» **TASK ITEM**
The part below that opens with the line containing "wooden bucket: none" and closes with the line containing "armchair: present [391,200,489,288]" should be copied exactly, minus any pictures.

» **INFORMATION PROVIDED**
▼

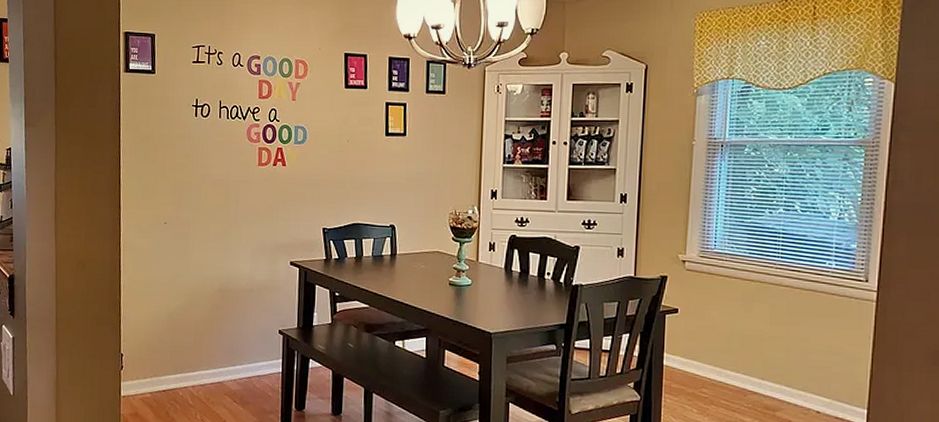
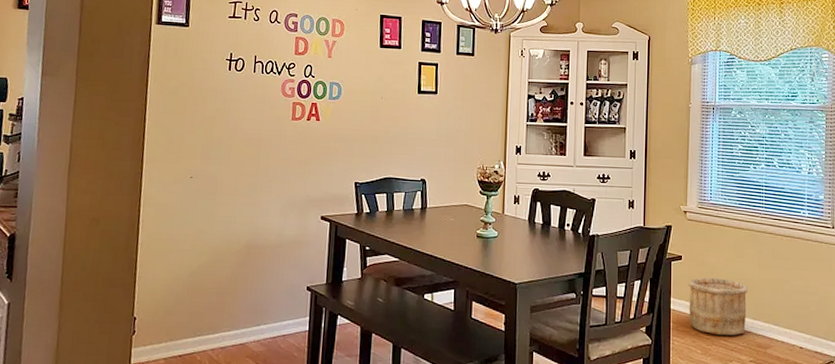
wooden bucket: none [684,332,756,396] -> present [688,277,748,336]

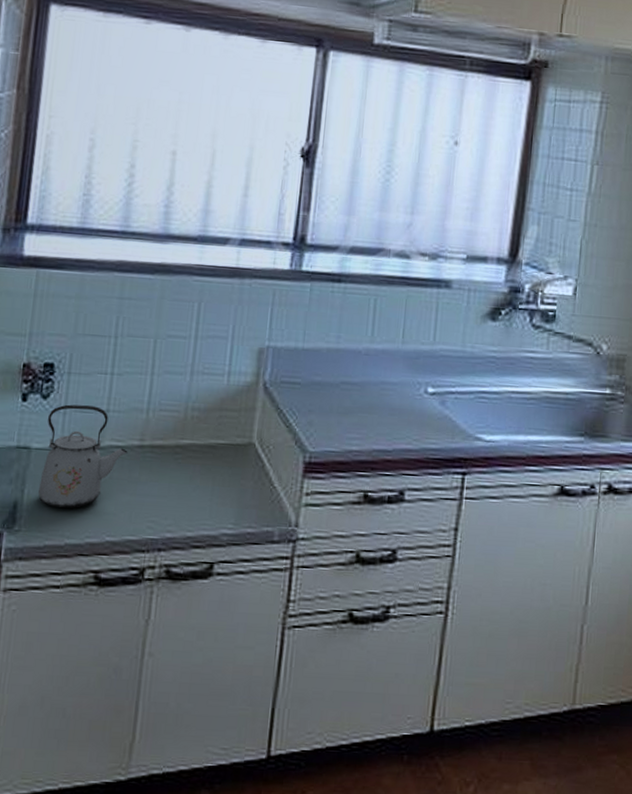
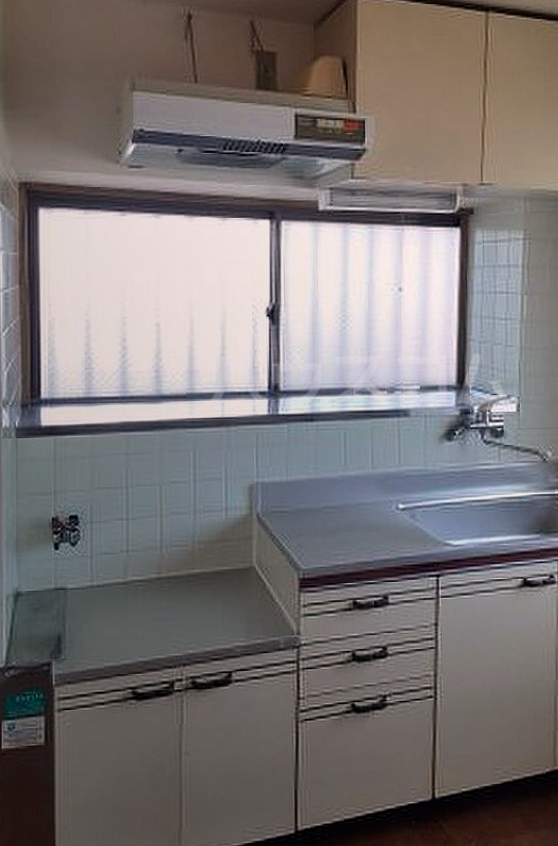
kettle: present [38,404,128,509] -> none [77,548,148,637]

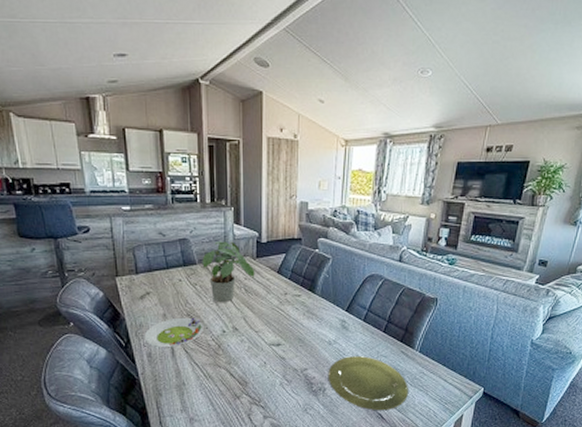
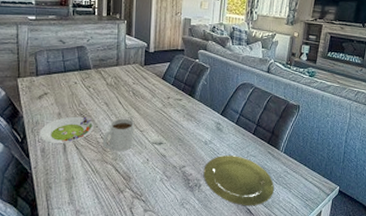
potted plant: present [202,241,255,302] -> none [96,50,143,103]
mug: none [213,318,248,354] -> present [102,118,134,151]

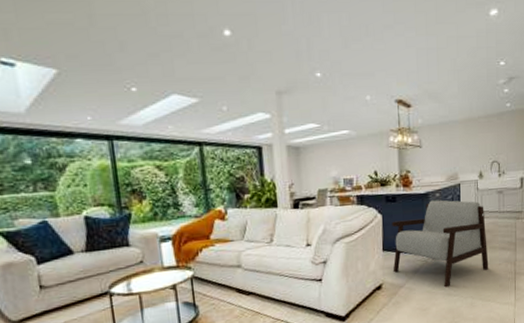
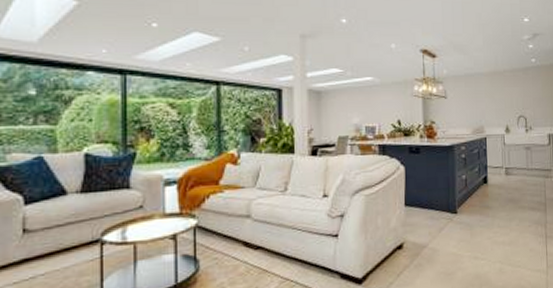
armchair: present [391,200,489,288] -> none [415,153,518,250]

▲
▼

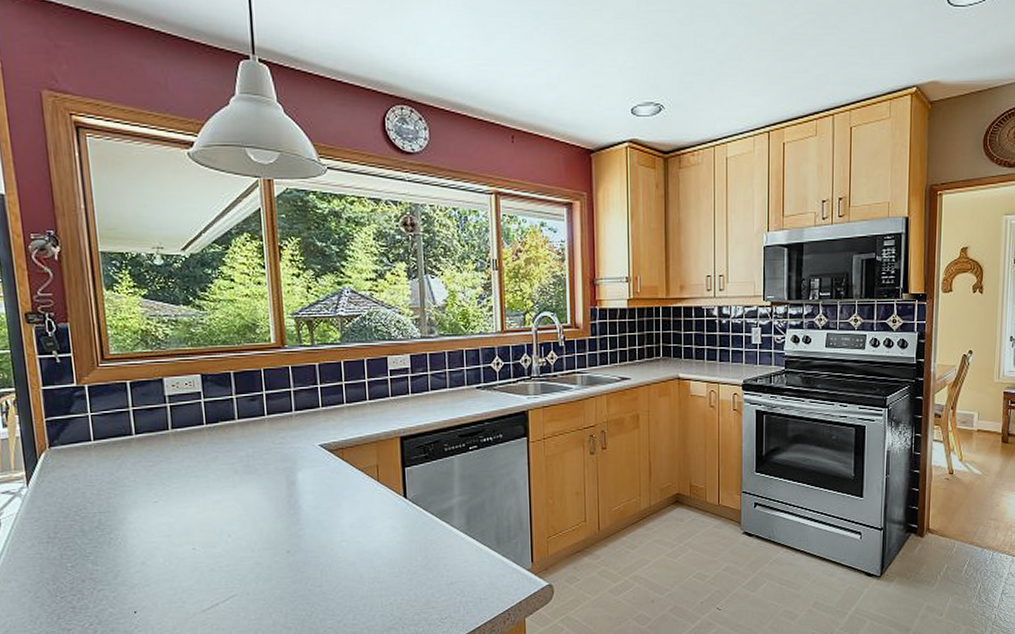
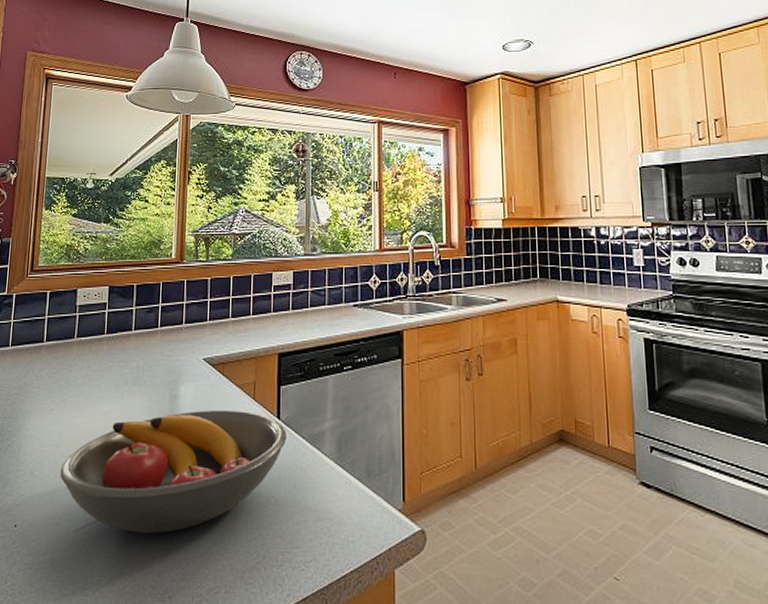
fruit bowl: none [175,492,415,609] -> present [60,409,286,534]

▲
▼

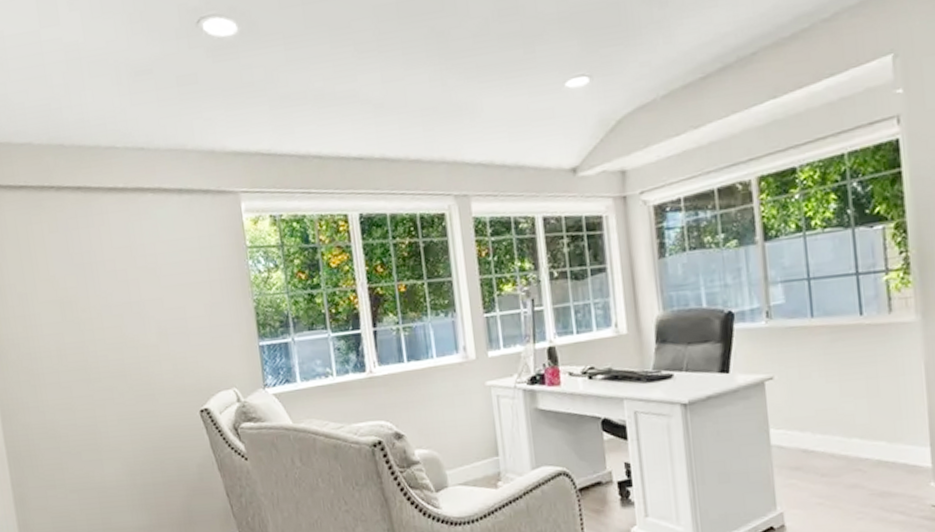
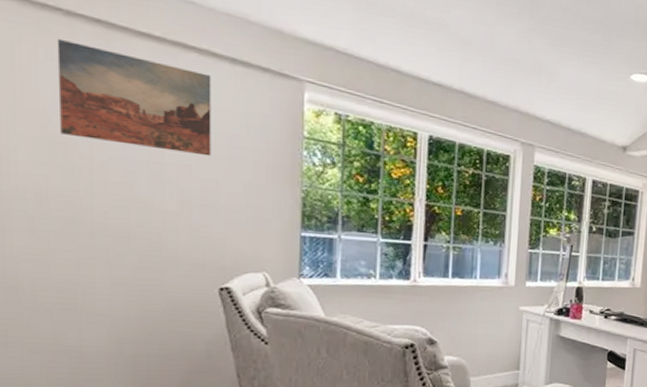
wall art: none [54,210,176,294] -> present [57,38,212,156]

▲

» **RESULT**
wooden bucket: none [684,332,756,396] -> present [688,277,748,336]

kettle: present [38,404,128,509] -> none [77,548,148,637]

potted plant: present [202,241,255,302] -> none [96,50,143,103]
mug: none [213,318,248,354] -> present [102,118,134,151]

armchair: present [391,200,489,288] -> none [415,153,518,250]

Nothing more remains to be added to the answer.